Controversial Order: During a virtual hearing, the petitioner referenced the Tribunal’s Ext.P1 order. Nevertheless, on November 19, 2020 (Ext.P7), the third respondent issued a contrary decision, treating the petitioner’s activities as a service subject to tax. The petitioner promptly filed rectification petitions (Ext.P8 and Ext.P8(a)), but without a hearing, the third respondent dismissed these petitions on February 25, 2021 (Ext.P9), arguing that accepting the petitioner’s contention would constitute a revision, not a rectification.

Legal Arguments: The petitioner, represented by Adv. Kuryan Thomas, argued that the third respondent was bound by the Tribunal’s decision in Ext.P1 for identical issues in subsequent years, as the Tribunal’s decisions are binding on subordinate authorities. The respondents, represented by Adv. Sreelal N. Warrier, countered that rectification would amount to revising the order, which is not permissible.

Court’s Analysis: The Kerala High Court noted that Ext.P1 was a binding decision from the jurisdictional Tribunal on an identical issue for an earlier assessment year. The Court emphasized that subordinate authorities must adhere to final orders from the Tribunal when the same issue arises again for the same assessee. Ignoring such binding decisions amounts to an “error apparent on the face of the record,” as established in the Supreme Court case Honda Siel Power Products Ltd. v. Commissioner of Income Tax, Delhi [2008 (221) E.L.T. 11 (S.C.)]. The Supreme Court in Honda Siel recognized that failing to consider a coordinate bench’s judgment, when it was available on record, constitutes a rectifiable error.

Court’s Decision: The Kerala High Court concluded that the third respondent’s refusal to rectify Ext.P7 was legally incorrect. By not considering the Tribunal’s binding decision in Ext.P1, the third respondent committed an error apparent on the record, which warranted rectification. The Court set aside Ext.P9 and directed the third respondent to reconsider the rectification petitions (Ext.P8 and Ext.P8(a)), ensuring an opportunity for the petitioner to be heard.

Conclusion: The High Court’s ruling underscores the legal principle that binding decisions from higher judicial authorities must be adhered to by subordinate bodies. Failure to do so not only undermines the legal system’s consistency but also violates established judicial precedents, warranting rectification and re-evaluation of such orders.

FULL TEXT OF THE JUDGMENT/ORDER OF KERALA HIGH COURT

Petitioner challenges Ext.P7 order as well as Ext.P9 communication issued by the 3rd respondent rejecting the rectification petition filed by the petitioner against Ext.P7 order. Petitioner is engaged in the processing of raw fish, manufacture of frozen fish and its export. Claiming that the activity carried on by the petitioner amounts to manufacture and since the end product was claimed to be exported out of the country, petitioner had not registered itself under the Central Excise Act, since according to the petitioner, the activity did not attract serve tax.

2. However, petitioner was issued with a show-cause notice on 16.04.2007 proposing to treat the activity of the petitioner as a service. Pursuant to the objection raised by the petitioner, the adjudicating authorities rejected the same and confirmed the levy of service tax. Petitioner challenged those orders of adjudication before the Appellate Tribunal. After considering all the contentions raised by the petitioner, the Tribunal as the Appellate Authority, had, by Ext.P1 order dated 24.02.2020 allowed the appeals after finding that the activity undertaken by the petitioner amounts to manufacture and therefore, excluded from the purview of service tax.

====

## AIM
Do these statements agree with the Kerala High Court ruling above? 1. The third respondent heard the petitioner before dismissing the rectification petitions. 2. In Ext.P1, the Tribunal found that the petitioner's activity amounts to manufacture. 3. The High Court set aside Ext.P9. Answer each yes or no and quote the deciding words.

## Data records

====

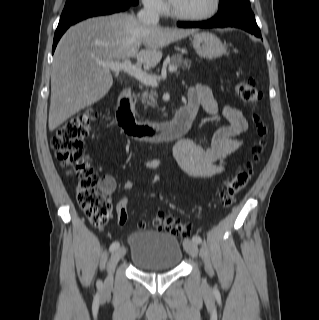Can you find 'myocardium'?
Wrapping results in <instances>:
<instances>
[{"mask_svg": "<svg viewBox=\"0 0 319 320\" xmlns=\"http://www.w3.org/2000/svg\"><path fill=\"white\" fill-rule=\"evenodd\" d=\"M221 5V0H213L212 1V7L209 11L203 14H196V15H186L178 13L174 7L171 8V15L175 19H178L180 21H187V22H197V21H204L212 18L216 13L219 11Z\"/></svg>", "mask_w": 319, "mask_h": 320, "instance_id": "obj_1", "label": "myocardium"}]
</instances>
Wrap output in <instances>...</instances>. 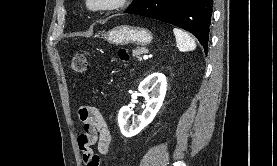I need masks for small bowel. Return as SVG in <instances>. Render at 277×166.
<instances>
[{
	"instance_id": "obj_1",
	"label": "small bowel",
	"mask_w": 277,
	"mask_h": 166,
	"mask_svg": "<svg viewBox=\"0 0 277 166\" xmlns=\"http://www.w3.org/2000/svg\"><path fill=\"white\" fill-rule=\"evenodd\" d=\"M83 131L78 137V147L85 166H100L101 156L109 152L111 133L108 125L97 108L86 106L79 110ZM97 145L98 153L93 146Z\"/></svg>"
}]
</instances>
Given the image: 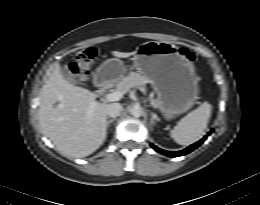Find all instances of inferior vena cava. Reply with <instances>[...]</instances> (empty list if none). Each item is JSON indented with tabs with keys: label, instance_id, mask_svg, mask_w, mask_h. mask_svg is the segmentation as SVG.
<instances>
[{
	"label": "inferior vena cava",
	"instance_id": "602c4592",
	"mask_svg": "<svg viewBox=\"0 0 260 205\" xmlns=\"http://www.w3.org/2000/svg\"><path fill=\"white\" fill-rule=\"evenodd\" d=\"M122 111V105L119 103H111L107 105L106 113L109 117H117Z\"/></svg>",
	"mask_w": 260,
	"mask_h": 205
}]
</instances>
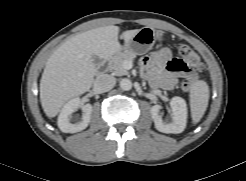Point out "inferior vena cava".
Segmentation results:
<instances>
[{
	"mask_svg": "<svg viewBox=\"0 0 246 181\" xmlns=\"http://www.w3.org/2000/svg\"><path fill=\"white\" fill-rule=\"evenodd\" d=\"M116 84V79L109 74H101L99 75L95 82L94 88L98 92H105L112 89Z\"/></svg>",
	"mask_w": 246,
	"mask_h": 181,
	"instance_id": "602c4592",
	"label": "inferior vena cava"
}]
</instances>
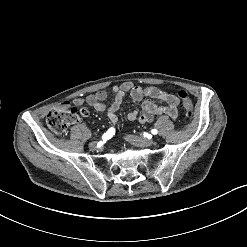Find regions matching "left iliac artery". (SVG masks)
I'll return each mask as SVG.
<instances>
[{
    "instance_id": "44dca946",
    "label": "left iliac artery",
    "mask_w": 247,
    "mask_h": 247,
    "mask_svg": "<svg viewBox=\"0 0 247 247\" xmlns=\"http://www.w3.org/2000/svg\"><path fill=\"white\" fill-rule=\"evenodd\" d=\"M151 133L155 135V134L158 133V131H157V129H152V130H151ZM143 135H144V137H147V138L149 137V134L146 133V132H144ZM149 139H150V138H149Z\"/></svg>"
}]
</instances>
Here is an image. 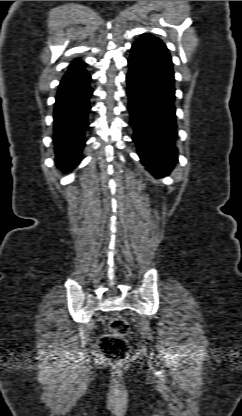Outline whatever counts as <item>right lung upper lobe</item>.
I'll return each mask as SVG.
<instances>
[{"mask_svg":"<svg viewBox=\"0 0 242 416\" xmlns=\"http://www.w3.org/2000/svg\"><path fill=\"white\" fill-rule=\"evenodd\" d=\"M85 63L81 62L79 59H76L70 65V69L74 72H79V70H84Z\"/></svg>","mask_w":242,"mask_h":416,"instance_id":"cb5924a9","label":"right lung upper lobe"}]
</instances>
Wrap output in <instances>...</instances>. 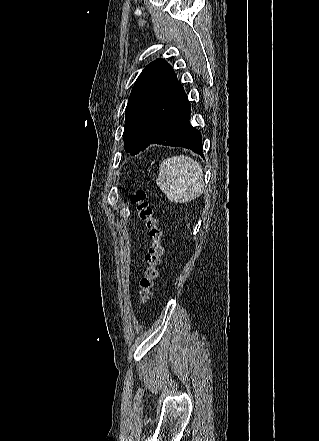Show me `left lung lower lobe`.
Here are the masks:
<instances>
[{
	"mask_svg": "<svg viewBox=\"0 0 319 441\" xmlns=\"http://www.w3.org/2000/svg\"><path fill=\"white\" fill-rule=\"evenodd\" d=\"M190 112L186 96L179 108L154 133L150 144L184 147L203 157L201 133L190 125Z\"/></svg>",
	"mask_w": 319,
	"mask_h": 441,
	"instance_id": "1",
	"label": "left lung lower lobe"
}]
</instances>
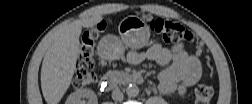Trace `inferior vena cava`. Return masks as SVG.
Wrapping results in <instances>:
<instances>
[{
    "label": "inferior vena cava",
    "mask_w": 252,
    "mask_h": 104,
    "mask_svg": "<svg viewBox=\"0 0 252 104\" xmlns=\"http://www.w3.org/2000/svg\"><path fill=\"white\" fill-rule=\"evenodd\" d=\"M124 96L122 91L119 88H116L112 92V99L116 102H121L123 100Z\"/></svg>",
    "instance_id": "inferior-vena-cava-1"
}]
</instances>
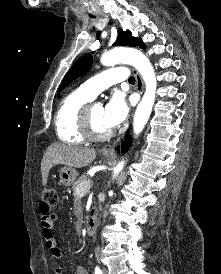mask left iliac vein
Here are the masks:
<instances>
[{
    "instance_id": "left-iliac-vein-1",
    "label": "left iliac vein",
    "mask_w": 221,
    "mask_h": 274,
    "mask_svg": "<svg viewBox=\"0 0 221 274\" xmlns=\"http://www.w3.org/2000/svg\"><path fill=\"white\" fill-rule=\"evenodd\" d=\"M103 274H108V271L106 269H104Z\"/></svg>"
}]
</instances>
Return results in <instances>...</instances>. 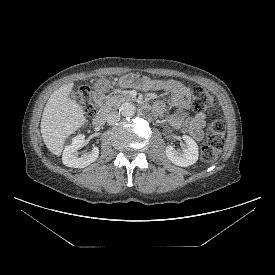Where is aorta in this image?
Instances as JSON below:
<instances>
[{"label": "aorta", "mask_w": 275, "mask_h": 275, "mask_svg": "<svg viewBox=\"0 0 275 275\" xmlns=\"http://www.w3.org/2000/svg\"><path fill=\"white\" fill-rule=\"evenodd\" d=\"M120 113L124 117L133 116L136 112V107L131 102H125L120 106Z\"/></svg>", "instance_id": "obj_1"}]
</instances>
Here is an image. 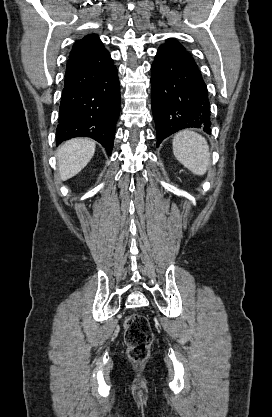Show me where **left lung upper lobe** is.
<instances>
[{"instance_id": "1", "label": "left lung upper lobe", "mask_w": 272, "mask_h": 417, "mask_svg": "<svg viewBox=\"0 0 272 417\" xmlns=\"http://www.w3.org/2000/svg\"><path fill=\"white\" fill-rule=\"evenodd\" d=\"M162 46L164 47H170V48H177V49H185L179 42H177L174 39H168L165 44Z\"/></svg>"}]
</instances>
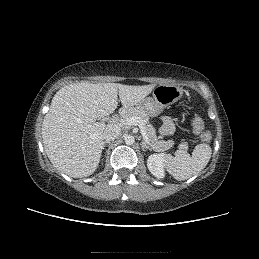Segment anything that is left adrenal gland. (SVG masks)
<instances>
[{
    "label": "left adrenal gland",
    "mask_w": 259,
    "mask_h": 259,
    "mask_svg": "<svg viewBox=\"0 0 259 259\" xmlns=\"http://www.w3.org/2000/svg\"><path fill=\"white\" fill-rule=\"evenodd\" d=\"M141 147L144 149L152 150L150 146H148L144 141L141 142Z\"/></svg>",
    "instance_id": "obj_1"
}]
</instances>
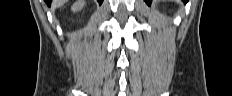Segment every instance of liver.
<instances>
[{"label":"liver","instance_id":"obj_1","mask_svg":"<svg viewBox=\"0 0 232 96\" xmlns=\"http://www.w3.org/2000/svg\"><path fill=\"white\" fill-rule=\"evenodd\" d=\"M66 2H67V0H54V1H52V7L53 8L60 7L63 4H65Z\"/></svg>","mask_w":232,"mask_h":96}]
</instances>
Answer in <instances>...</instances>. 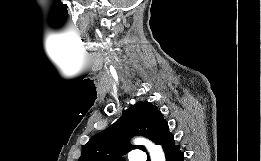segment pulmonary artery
<instances>
[{
  "label": "pulmonary artery",
  "instance_id": "obj_1",
  "mask_svg": "<svg viewBox=\"0 0 261 161\" xmlns=\"http://www.w3.org/2000/svg\"><path fill=\"white\" fill-rule=\"evenodd\" d=\"M135 161H145V157L143 155H139L135 158Z\"/></svg>",
  "mask_w": 261,
  "mask_h": 161
}]
</instances>
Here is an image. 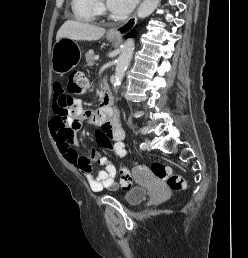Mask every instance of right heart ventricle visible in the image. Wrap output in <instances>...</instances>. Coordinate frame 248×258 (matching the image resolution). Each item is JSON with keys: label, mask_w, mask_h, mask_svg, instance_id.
Instances as JSON below:
<instances>
[{"label": "right heart ventricle", "mask_w": 248, "mask_h": 258, "mask_svg": "<svg viewBox=\"0 0 248 258\" xmlns=\"http://www.w3.org/2000/svg\"><path fill=\"white\" fill-rule=\"evenodd\" d=\"M74 18L80 22L93 23L100 14L98 0H71Z\"/></svg>", "instance_id": "right-heart-ventricle-1"}]
</instances>
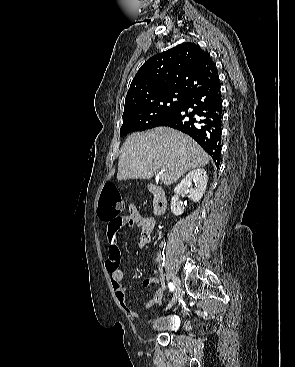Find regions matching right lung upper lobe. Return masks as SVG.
<instances>
[{
	"instance_id": "obj_1",
	"label": "right lung upper lobe",
	"mask_w": 295,
	"mask_h": 367,
	"mask_svg": "<svg viewBox=\"0 0 295 367\" xmlns=\"http://www.w3.org/2000/svg\"><path fill=\"white\" fill-rule=\"evenodd\" d=\"M218 78L210 55L195 43H182L148 59L138 70L125 98L133 102L174 93L189 96Z\"/></svg>"
}]
</instances>
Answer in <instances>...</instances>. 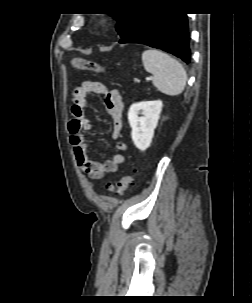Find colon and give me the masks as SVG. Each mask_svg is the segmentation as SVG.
<instances>
[{
	"mask_svg": "<svg viewBox=\"0 0 252 303\" xmlns=\"http://www.w3.org/2000/svg\"><path fill=\"white\" fill-rule=\"evenodd\" d=\"M71 65L75 69L86 70L92 73H103L104 68L98 63L85 58H75L71 61ZM133 181V174L128 173L122 176L115 184L108 185L109 192L114 194H121L128 189Z\"/></svg>",
	"mask_w": 252,
	"mask_h": 303,
	"instance_id": "colon-1",
	"label": "colon"
}]
</instances>
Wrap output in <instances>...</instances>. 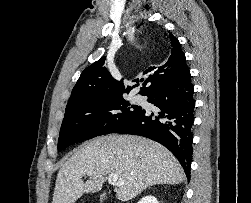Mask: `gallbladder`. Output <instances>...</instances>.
Wrapping results in <instances>:
<instances>
[{
  "label": "gallbladder",
  "instance_id": "gallbladder-1",
  "mask_svg": "<svg viewBox=\"0 0 251 203\" xmlns=\"http://www.w3.org/2000/svg\"><path fill=\"white\" fill-rule=\"evenodd\" d=\"M107 198L106 193L100 195V202L104 201Z\"/></svg>",
  "mask_w": 251,
  "mask_h": 203
}]
</instances>
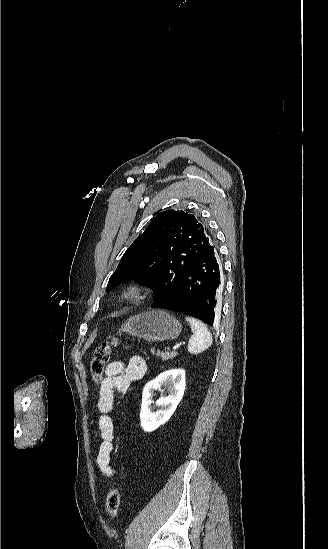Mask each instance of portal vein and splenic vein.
<instances>
[{"label":"portal vein and splenic vein","instance_id":"obj_1","mask_svg":"<svg viewBox=\"0 0 328 549\" xmlns=\"http://www.w3.org/2000/svg\"><path fill=\"white\" fill-rule=\"evenodd\" d=\"M180 345H181V343H180ZM180 345H176V347L172 346L173 351H176V349H178V347H180Z\"/></svg>","mask_w":328,"mask_h":549}]
</instances>
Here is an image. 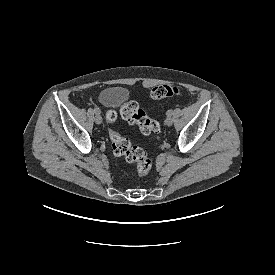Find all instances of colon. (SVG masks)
Returning <instances> with one entry per match:
<instances>
[{
    "label": "colon",
    "mask_w": 275,
    "mask_h": 275,
    "mask_svg": "<svg viewBox=\"0 0 275 275\" xmlns=\"http://www.w3.org/2000/svg\"><path fill=\"white\" fill-rule=\"evenodd\" d=\"M178 95H180V89L176 85H158L151 91V97L155 100H163ZM121 111L123 117L130 123L137 124L144 135H156L160 132L159 123L140 109L134 101L124 102ZM106 118L108 121H114L116 113L109 110L106 113ZM109 135L114 154L124 157L127 162L136 164L135 176L143 177L149 174L152 162L144 149L133 147L130 141L116 130L110 129Z\"/></svg>",
    "instance_id": "1"
}]
</instances>
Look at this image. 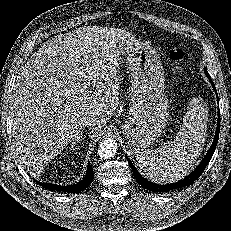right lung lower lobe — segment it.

====

## TASK RESPONSE
1. No: "without a hearing, the third respondent dismissed these petitions"
2. Yes: "allowed the appeals after finding that the activity undertaken by the petitioner amounts to manufacture"
3. Yes: "The Court set aside Ext.P9"